By Mayo Clinic Staff

Lifestyle changes may help reduce the frequency of heartburn. Consider trying to:

  • Maintain a healthy weight. Excess pounds put pressure on your abdomen, pushing up your stomach and causing acid to back up into your esophagus. If your weight is healthy, work to maintain it. If you are overweight or obese, work to slowly lose weight — no more than 1 or 2 pounds (0.5 to 1 kilogram) a week. Ask your doctor for help in devising a weight-loss strategy that will work for you.
  • Avoid tight-fitting clothing. Clothes that fit tightly around your waist put pressure on your abdomen and the lower esophageal sphincter.
  • Avoid foods and drinks that trigger heartburn. Everyone has specific triggers. Common triggers such as fatty or fried foods, tomato sauce, alcohol, chocolate, mint, garlic, onion, and caffeine may make heartburn worse. Avoid foods you know will trigger your heartburn.
  • Eat smaller meals. Avoid overeating by eating smaller meals.
  • Don't lie down after a meal. Wait at least three hours after eating before lying down or going to bed.

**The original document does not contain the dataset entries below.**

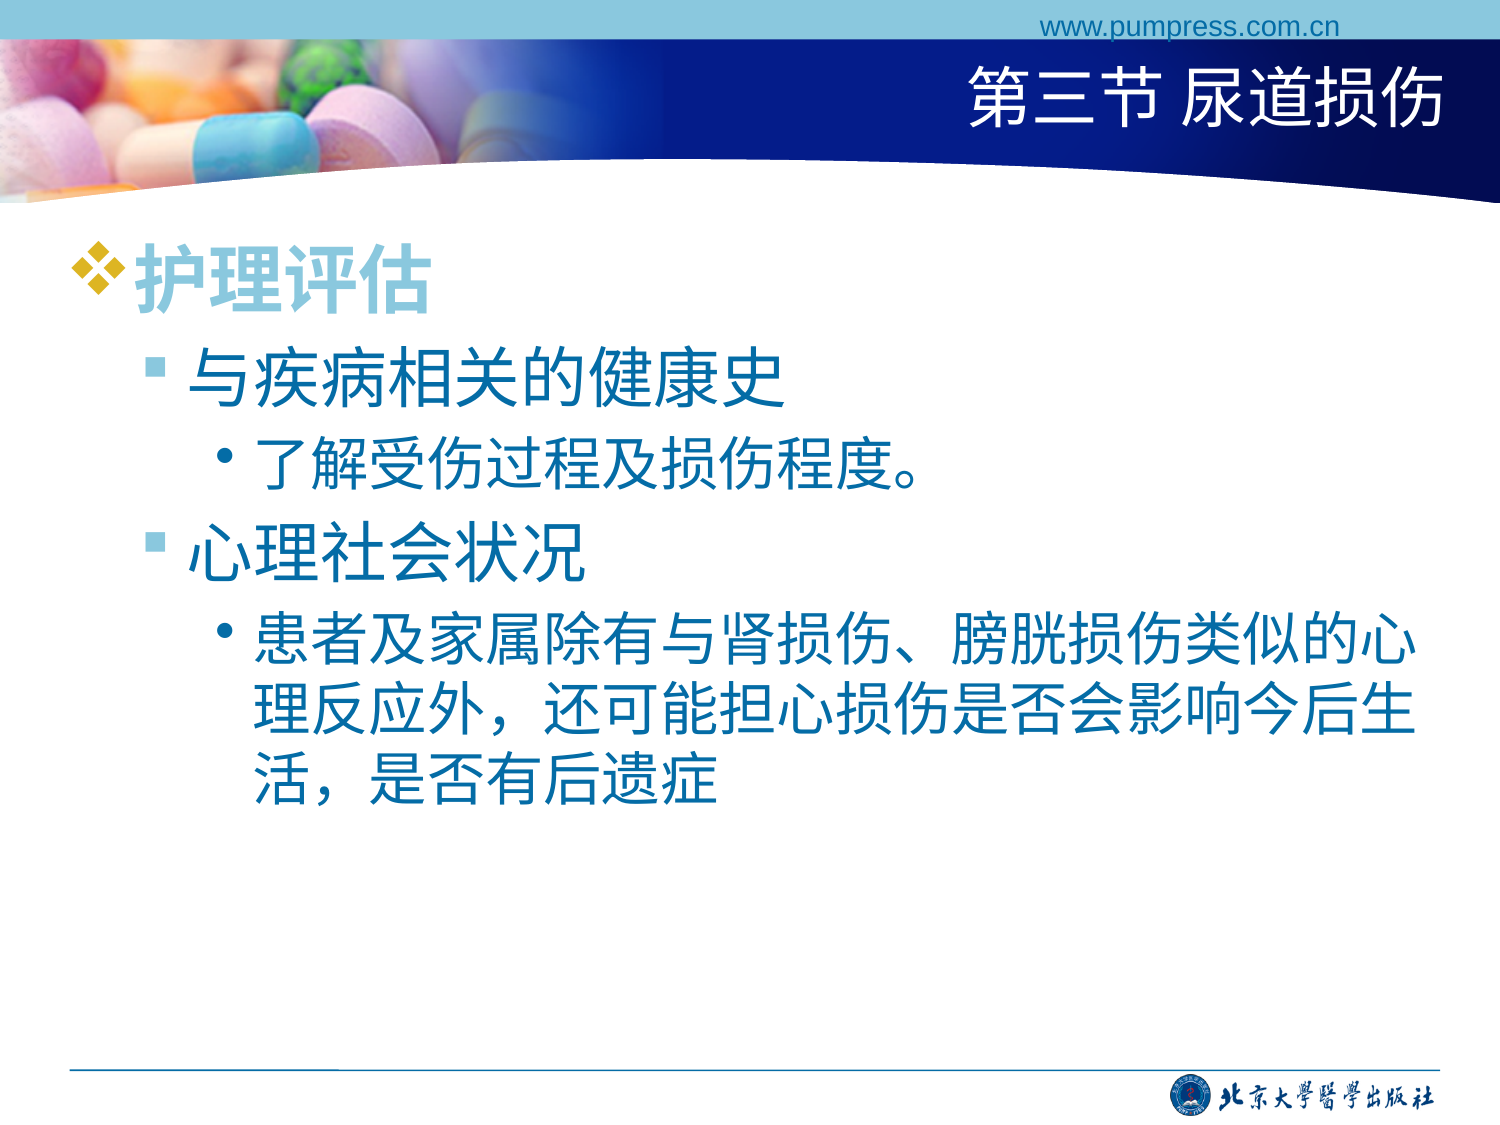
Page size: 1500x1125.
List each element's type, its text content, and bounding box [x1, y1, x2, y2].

slide_number www.pumpress.com.cn [1025, 0, 1463, 38]
list 护理评估 与疾病相关的健康史 了解受伤过程及损伤程度。 心理社会状况 患者及家属除有与肾损伤、膀胱损伤类似的心理反应外，还可能担心损伤是否会影响今后生活，是否有后遗症 [49, 224, 1463, 1026]
picture [0, 40, 1500, 203]
picture [1170, 1074, 1436, 1118]
title 第三节 尿道损伤 [137, 49, 1463, 143]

  • Elevate the head of your bed. If you regularly experience heartburn at night or while trying to sleep, put gravity to work for you. Place wood or cement blocks under the feet of your bed so that the head end is raised by six to nine inches. If it's not possible to elevate your bed, you can insert a wedge between your mattress and box spring to elevate your body from the waist up. Wedges are available at drugstores and medical supply stores. Raising your head with additional pillows is not effective.
  • Don't smoke. Smoking decreases the lower esophageal sphincter's ability to function properly.